Not AI hacks. Just smart, deliberate visibility work.

Step 3: Choose your POV terms and say them everywhere

Pick 1–3 phrases you want to own:

  • “Early-stage startup marketing”
  • “Startup marketing foundations”
  • “Startup growth strategy”

Not: “Disruptive synergy engine” (no one’s searching for that)

Then use them everywhere:

  • Website copy
  • LinkedIn posts
  • Sales decks
  • Email CTAs
  • Podcasts
  • Newsletters
  • Event talks

Repetition builds recognition. Recognition builds reputation.

Step 4: Build your citation shelf

ChatGPT doesn’t learn from your homepage.

Perplexity doesn’t scrape your About page.

These models train on high-authority, public sources like:

  • Wikipedia
  • Reddit and Hacker News (especially thoughtful threads)
  • Government and university sites (.gov, .edu)
  • Credible news and media (AFR, NYT, TechCrunch)
  • High-authority blogs and explainers
  • Podcast metadata and YouTube transcripts
  • Ecosystems like Quora, Medium, and academic citations

Your blog? Only if it gets cited somewhere else. (Example: Your AI search piece gets picked up by SmartCompany. Hello, citation shelf.)

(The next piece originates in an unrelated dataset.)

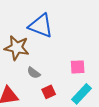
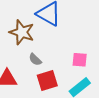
red square: (49, 92) -> (47, 80), size x1.5

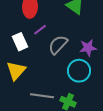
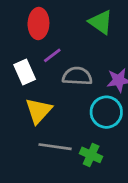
gray semicircle: (58, 45) -> (77, 76), turned 50
yellow triangle: (16, 71) -> (38, 111), moved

So stop chasing clicks. Start earning citations.

Step 5: Get mentioned (yes, the hard part)

This is where most people stop. Don’t.

  • Get featured on podcasts or panels in your space
  • Share insights in public threads your audience trusts (Reddit, LinkedIn, community forums)
  • Contribute to credible industry blogs or newsletters
  • Be the founder that gets quoted in “what’s next in [your category]” roundups

You don’t need 100 mentions. You need 5 in the right places — the ones AI actually learns from.

Step 6: Format for humans and machines

Make your ideas easy to skim, cite and remember:

  • Clear, front-loaded headlines
  • Scannable structure
  • Named ideas or frameworks
  • FAQs with real answers
  • Branded anchor text (use your name or company + the idea)

This isn’t over-optimising. It’s just making your thinking legible.

Step 7: Monitor and adapt

Every quarter or so:

  • Google your POV terms
  • Ask ChatGPT what it knows
  • Check where you show up (or don’t)

If you’re not there yet. Don’t panic. Just keep going. This is compounding work.

What not to do

Please, no:

  • “AI optimisation” snake oil
  • Keyword stuffing
  • Writing for AI instead of humans
  • Spammy backlink schemes

There is no trick. Just do the work to show up in the places that shape the conversation.

Final thought: Don’t just show up. Be worth finding.

It’s possible that I’m still in a rabbit hole. Could  be a wormhole. Might be a black hole. Hard to tell, but I’ve learnt a helluva lot down here. Spiralling less. Uncovering more. Ideally saving founders from the fate of learning it all the hard way.

In the land of SEO, AEO, GEO, LLMO, LMNOP… this whole thing started with ASQ (A Simple Question): “How do we show up in ChatGPT?”

Turns out, the real question is deeper: Are we saying something people, and machines, care enough to repeat?

You don’t get discovered by gaming a model. You get discovered by saying something useful, again and again, in places that matter.

This isn’t a guide for gaming AI. It’s a reminder of what good marketing has always been:

  • Know what you stand for.
  • Say it clearly.
  • Show up where it matters.
  • Earn your place in the conversation.

Not for the algorithm. But for the people who need what you’ve built.